Jameson stayed quiet for a long moment, watching as she crushed the remainder of her cigarette. “Cardinal needs to join with us,” he said finally, turning to fully face her. “Your ring has access we don’t—entry points to the Heart, technical expertise, numbers. Combined with Boundary muscle and our network of smugglers . . .” He let the sentence hang.
“You’re talking about open rebellion.” Farrow’s voice was neutral, but her brown eyes were sharp, assessing.
“I’m talking about survival.” Jameson held her gaze. “How long before whatever they’re building at that base is turned on all of us? How many more public executions are we willing to endure? The Boundary’s been fighting back for decades, but we’ve been doing it alone. Imagine what we could accomplish together.”
A holo-ad for Heart-approved entertainment flashed particularly bright, momentarily bathing them both in artificial daylight. In that flash, Jameson caught the full measure of exhaustion in Farrow’s face. She was beautiful. Golden blonde hair that fell to her shoulders, olive toned skin with freckles scattered over its surface, scars covering her body like the rest of them had. That beauty was what made her dangerous, among many other things. She knew how to use it to get into the right rooms, to manipulate men in her favor. Right now, beneath that beauty, all Jameson could see was the pain written in the way she held her shoulders, the exhaustion from carrying the weight of her ring’s suffering. They had that in common.
“I have something to add to your intelligence,” he said, reaching into his pocket and placing a small object on the table—a drone chip no larger than his thumbnail.
Farrow picked it up, examining it closely. “Heart technology, but I have never seen one this small before.”
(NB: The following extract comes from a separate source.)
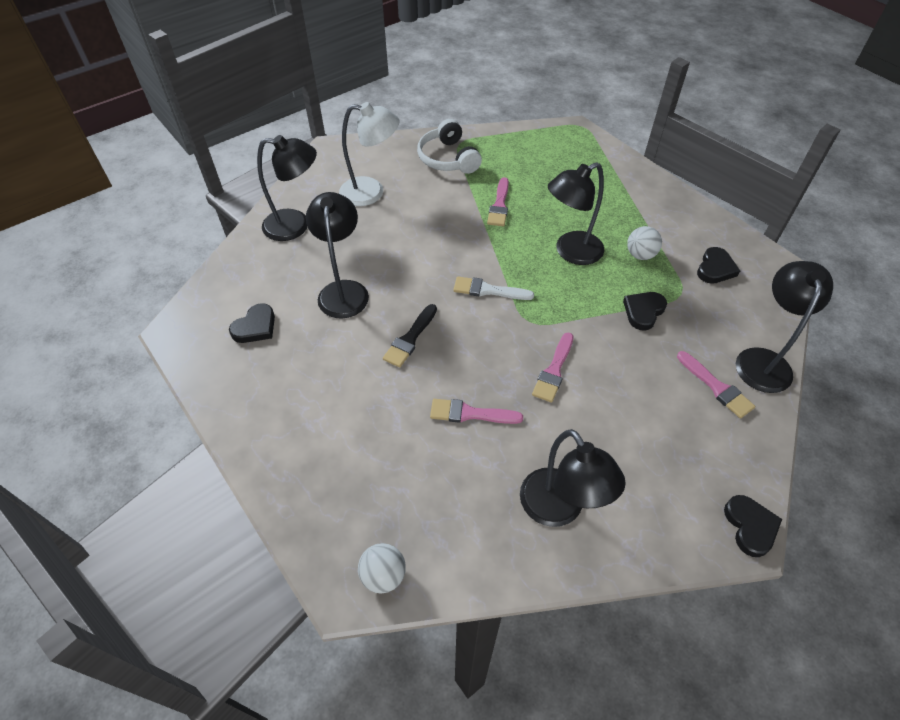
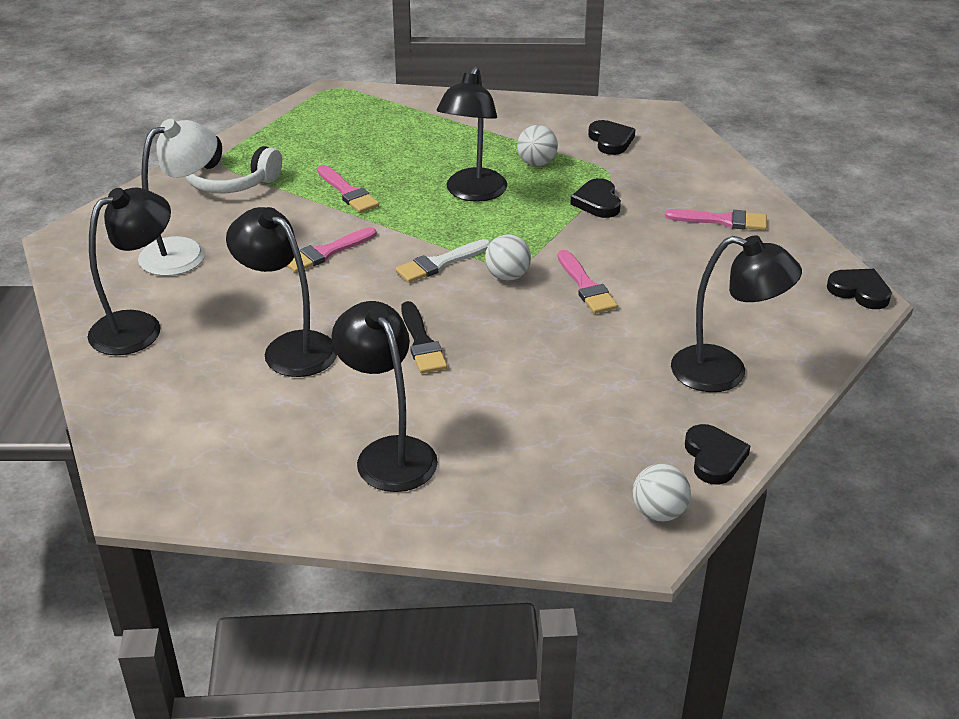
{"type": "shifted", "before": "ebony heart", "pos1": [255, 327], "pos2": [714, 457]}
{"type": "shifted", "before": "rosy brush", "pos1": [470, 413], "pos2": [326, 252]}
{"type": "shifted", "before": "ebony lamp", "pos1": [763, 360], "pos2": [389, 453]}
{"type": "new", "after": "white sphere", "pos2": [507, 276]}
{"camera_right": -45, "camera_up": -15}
“That’s because it’s from a new kind of drone. They can collapse in on themselves to get through tight spaces. They’re mapping the Boundary,” Jameson explained. “They started following me a while ago and I’ve seen them every day since. Each one we’ve shot down has the same type of data. They are cataloging every building, every tunnel, every hidden passage. Creating a complete three-dimensional rendering of both rings.”
“For what purpose?”
“That’s the question that keeps me awake at night.” Jameson ran a hand over his face. “You don’t map territory this thoroughly unless you’re planning to do something with it. My guess is whatever they are creating on that base has something to do with it.”
She stayed silent.
“We have to do something.” Jameson leaned closer, urgency bleeding into his voice. “Together we’d have a chance. Real coordination, not just parallel resistance. Your workers could sabotage production lines, create shortages the Heart can’t ignore. The Boundary could hit their patrol and supply routes, their security checkpoints. Force them to spread their resources thin.”
Farrow tilted her head, that birdlike gesture that meant she was truly listening. “And what makes you think the Boundary would follow your lead on this? The Daggermouths have their own agenda.”
“Because the Heart has one of their own.”